Doch das erweist sich nur als eine kurze Durststrecke, die sich auf zwei Tracks beläuft und auch dort nur Details betrifft – Meckern auf hohem Niveau. Ansonsten reiht sich tatsächlich weiterhin Highlight an Highlight, bis Azad kurz vor Ende, gemeinsam mit Schatten und Helden, das Finale in Form von „Weltbild“ einleitet. Stimmgewaltig unterstützt von dem Newcomer-Duo, das bisher vor allem durch dass Covern von Rap-Klassikern an Bekanntheit erlangte. Seine Zeilen mögen vielen naiv vorkommen, sind aber in ihrer Schlichtheit ein angenehmer Kontrast zu den verworrenen, pseudodeepen Polittracks vieler Kollegen, die ein paar YouTube-Videos zu viel gesehen haben. Im Gegensatz zu diesen bleibt Azad bei greifbaren Dingen, bei seinen sprichwörtlichen Leisten. Einfache Worte, die auf eine beeindruckende Art und Weise Missstände beschreiben, sich aber nicht anmaßen,einfache Lösungen für diese anbieten zu können.
Melancholie, gepaart mit Härte und dem immer darin schlummernden Funken Hoffnung, Ehrlichkeit, Authentizität und die bedingungslose Liebe zum Rap – all das zeichnete Azad auf seinem Weg bis hin zu „Leben 2“ aus.
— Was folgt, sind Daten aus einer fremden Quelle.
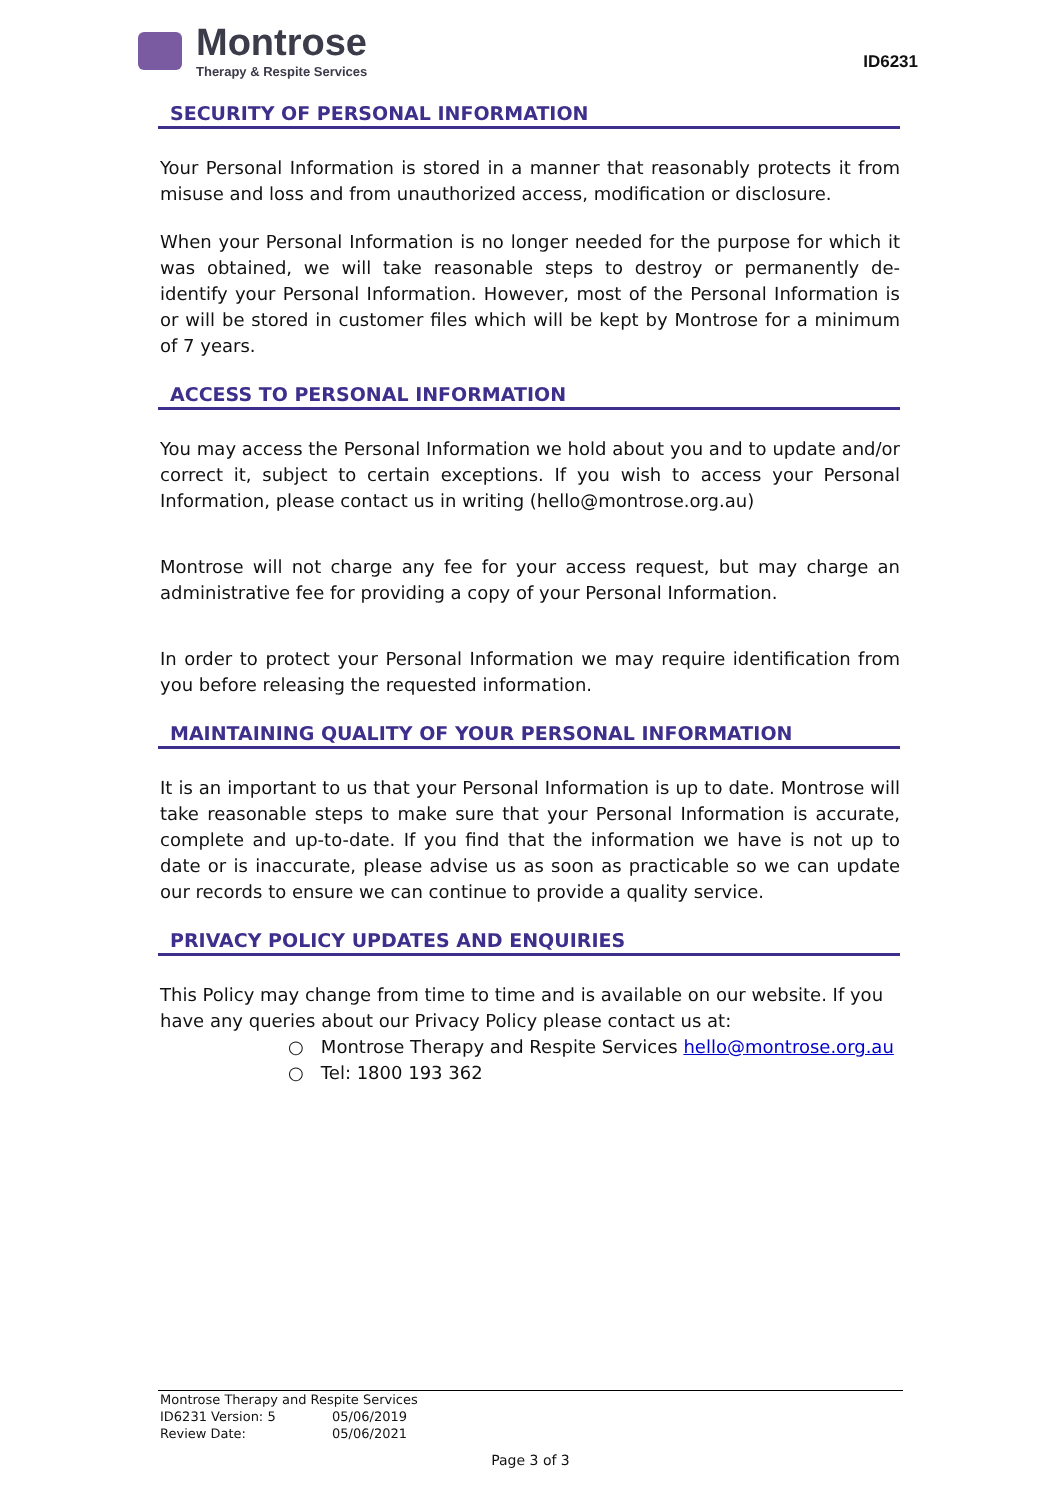Montrose
Therapy & Respite Services
ID6231
SECURITY OF PERSONAL INFORMATION
Your Personal Information is stored in a manner that reasonably protects it from misuse and loss and from unauthorized access, modification or disclosure.
When your Personal Information is no longer needed for the purpose for which it was obtained, we will take reasonable steps to destroy or permanently de-identify your Personal Information. However, most of the Personal Information is or will be stored in customer files which will be kept by Montrose for a minimum of 7 years.
ACCESS TO PERSONAL INFORMATION
You may access the Personal Information we hold about you and to update and/or correct it, subject to certain exceptions. If you wish to access your Personal Information, please contact us in writing (hello@montrose.org.au)
Montrose will not charge any fee for your access request, but may charge an administrative fee for providing a copy of your Personal Information.
In order to protect your Personal Information we may require identification from you before releasing the requested information.
MAINTAINING QUALITY OF YOUR PERSONAL INFORMATION
It is an important to us that your Personal Information is up to date. Montrose will take reasonable steps to make sure that your Personal Information is accurate, complete and up-to-date. If you find that the information we have is not up to date or is inaccurate, please advise us as soon as practicable so we can update our records to ensure we can continue to provide a quality service.
PRIVACY POLICY UPDATES AND ENQUIRIES
This Policy may change from time to time and is available on our website. If you have any queries about our Privacy Policy please contact us at:
○ Montrose Therapy and Respite Services hello@montrose.org.au
○ Tel: 1800 193 362
| Montrose Therapy and Respite Services | |
| ID6231 Version: 5 | 05/06/2019 |
| Review Date: | 05/06/2021 |
Page 3 of 3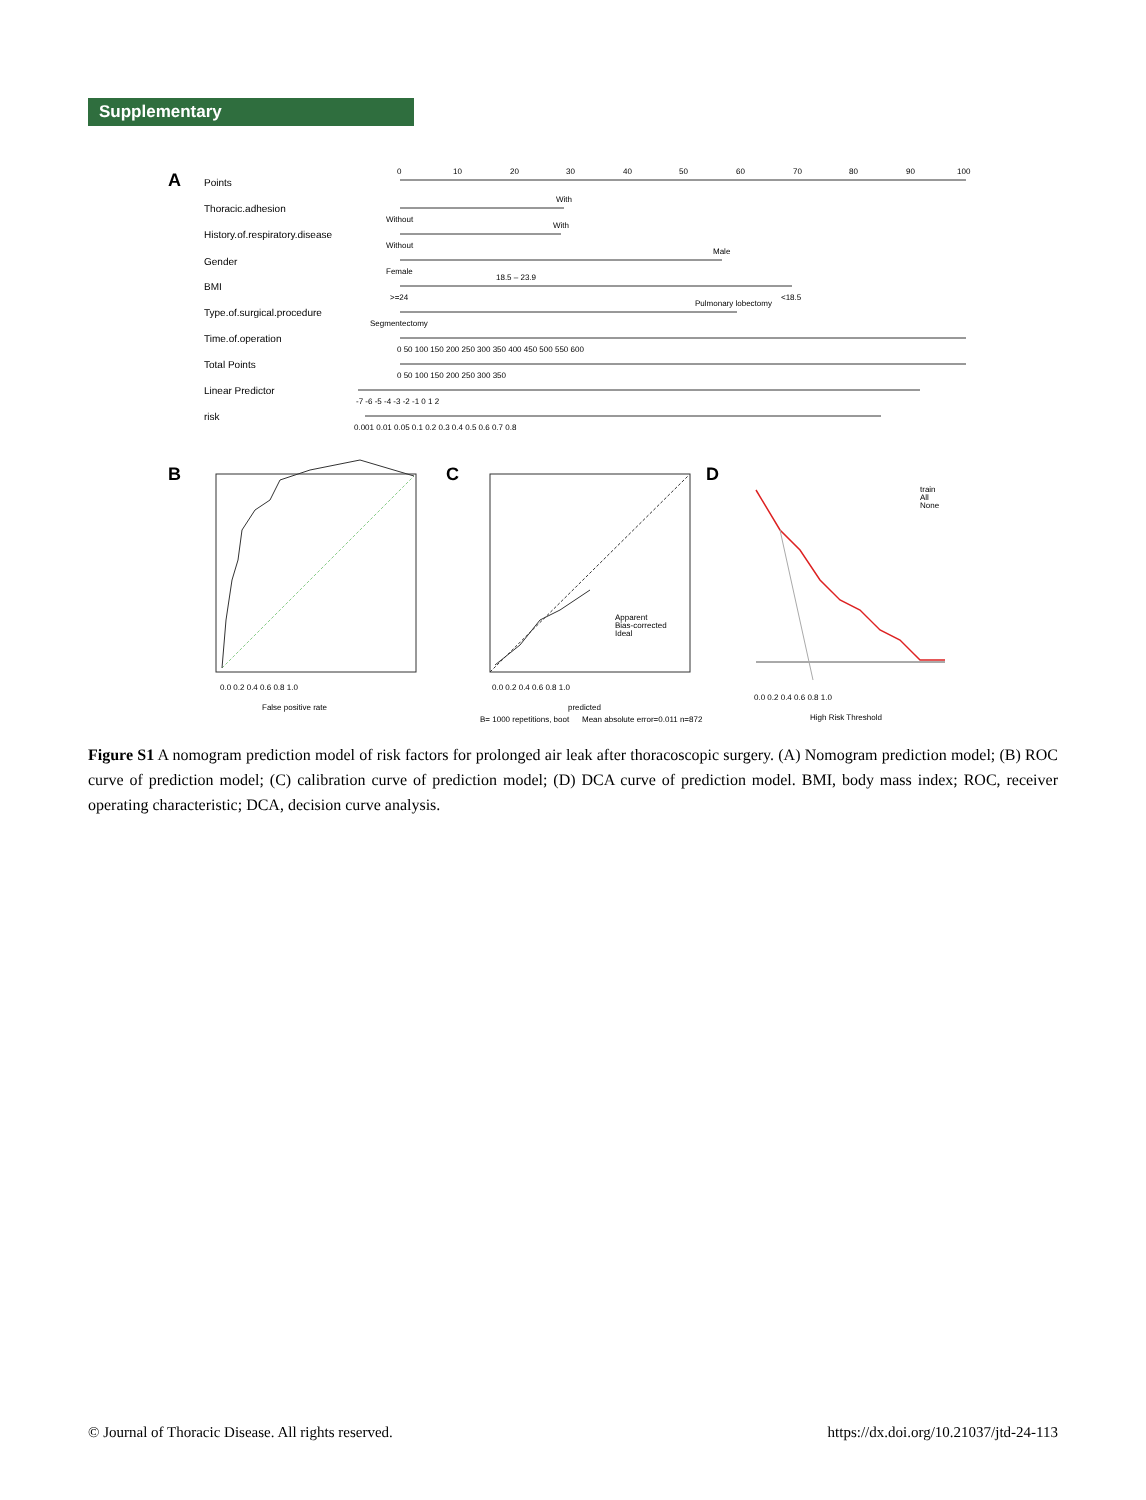Supplementary
A
Points
Thoracic.adhesion
History.of.respiratory.disease
Gender
BMI
Type.of.surgical.procedure
Time.of.operation
Total Points
Linear Predictor
risk
0
10
20
30
40
50
60
70
80
90
100
With
Without
With
Without
Male
Female
18.5 – 23.9
>=24
<18.5
Pulmonary lobectomy
Segmentectomy
0 50 100 150 200 250 300 350 400 450 500 550 600
0 50 100 150 200 250 300 350
-7 -6 -5 -4 -3 -2 -1 0 1 2
0.001 0.01 0.05 0.1 0.2 0.3 0.4 0.5 0.6 0.7 0.8
B
False positive rate
0.0 0.2 0.4 0.6 0.8 1.0
C
Apparent
Bias-corrected
Ideal
0.0 0.2 0.4 0.6 0.8 1.0
predicted
B= 1000 repetitions, boot
Mean absolute error=0.011 n=872
D
train
All
None
0.0 0.2 0.4 0.6 0.8 1.0
High Risk Threshold
Figure S1 A nomogram prediction model of risk factors for prolonged air leak after thoracoscopic surgery. (A) Nomogram prediction model; (B) ROC curve of prediction model; (C) calibration curve of prediction model; (D) DCA curve of prediction model. BMI, body mass index; ROC, receiver operating characteristic; DCA, decision curve analysis.
© Journal of Thoracic Disease. All rights reserved. https://dx.doi.org/10.21037/jtd-24-113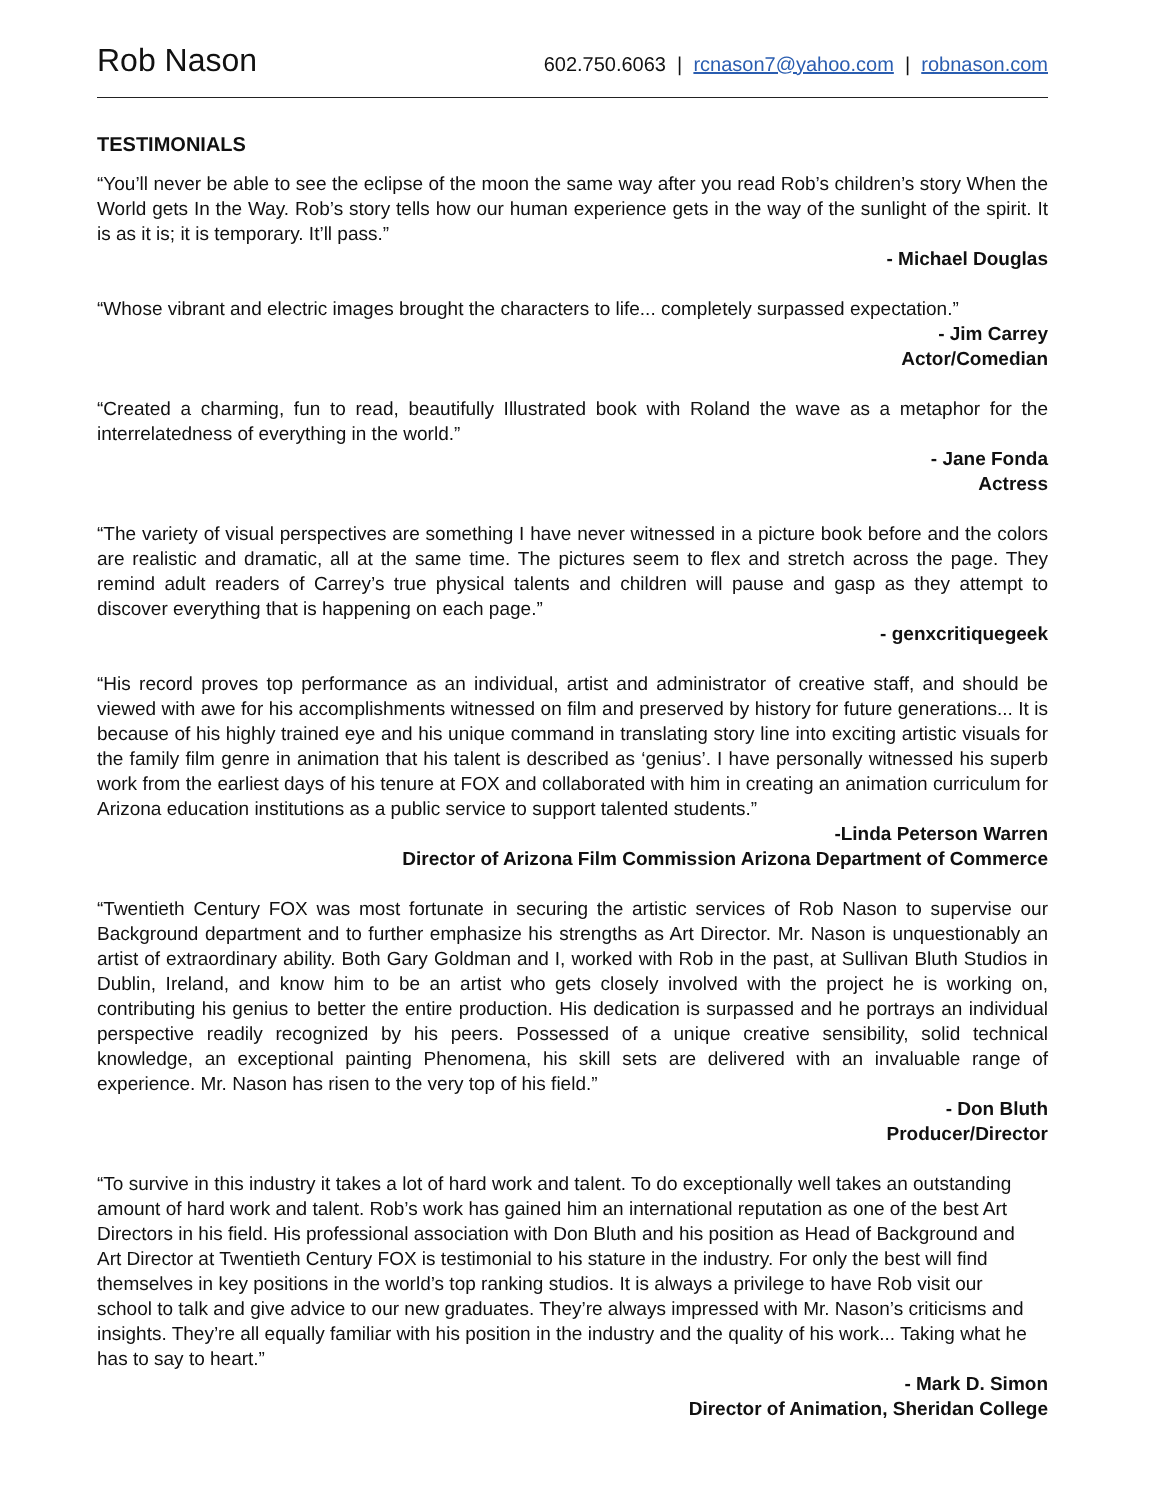Rob Nason 602.750.6063 | rcnason7@yahoo.com | robnason.com
TESTIMONIALS
“You’ll never be able to see the eclipse of the moon the same way after you read Rob’s children’s story When the World gets In the Way. Rob’s story tells how our human experience gets in the way of the sunlight of the spirit. It is as it is; it is temporary. It’ll pass.”
- Michael Douglas
“Whose vibrant and electric images brought the characters to life... completely surpassed expectation.”
- Jim Carrey
Actor/Comedian
“Created a charming, fun to read, beautifully Illustrated book with Roland the wave as a metaphor for the interrelatedness of everything in the world.”
- Jane Fonda
Actress
“The variety of visual perspectives are something I have never witnessed in a picture book before and the colors are realistic and dramatic, all at the same time. The pictures seem to flex and stretch across the page. They remind adult readers of Carrey’s true physical talents and children will pause and gasp as they attempt to discover everything that is happening on each page.”
- genxcritiquegeek
“His record proves top performance as an individual, artist and administrator of creative staff, and should be viewed with awe for his accomplishments witnessed on film and preserved by history for future generations... It is because of his highly trained eye and his unique command in translating story line into exciting artistic visuals for the family film genre in animation that his talent is described as ‘genius’. I have personally witnessed his superb work from the earliest days of his tenure at FOX and collaborated with him in creating an animation curriculum for Arizona education institutions as a public service to support talented students.”
-Linda Peterson Warren
Director of Arizona Film Commission Arizona Department of Commerce
“Twentieth Century FOX was most fortunate in securing the artistic services of Rob Nason to supervise our Background department and to further emphasize his strengths as Art Director. Mr. Nason is unquestionably an artist of extraordinary ability. Both Gary Goldman and I, worked with Rob in the past, at Sullivan Bluth Studios in Dublin, Ireland, and know him to be an artist who gets closely involved with the project he is working on, contributing his genius to better the entire production. His dedication is surpassed and he portrays an individual perspective readily recognized by his peers. Possessed of a unique creative sensibility, solid technical knowledge, an exceptional painting Phenomena, his skill sets are delivered with an invaluable range of experience. Mr. Nason has risen to the very top of his field.”
- Don Bluth
Producer/Director
“To survive in this industry it takes a lot of hard work and talent. To do exceptionally well takes an outstanding amount of hard work and talent. Rob’s work has gained him an international reputation as one of the best Art Directors in his field. His professional association with Don Bluth and his position as Head of Background and Art Director at Twentieth Century FOX is testimonial to his stature in the industry. For only the best will find themselves in key positions in the world’s top ranking studios. It is always a privilege to have Rob visit our school to talk and give advice to our new graduates. They’re always impressed with Mr. Nason’s criticisms and insights. They’re all equally familiar with his position in the industry and the quality of his work... Taking what he has to say to heart.”
- Mark D. Simon
Director of Animation, Sheridan College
Und er hat es geschafft diese Faktoren wieder in ein schlüssiges Gesamtwerk zu packen, welches tatsächlich durchaus Klassiker-Potenzial besitzt. „Leben 2“ beweist, dass Rap von der Straße nicht zwangsläufig Money, Bitches, Drogen oder Gewalt glorifizieren muss, nein, er kann auch einfach nur real sein. Vor allem aber kann er sich glaubhaft von Werten distanzieren, die die Ghettos erst erschaffen haben: Egoismus, Missgunst, Profitgier und herkunftsbedingte Ausgrenzung.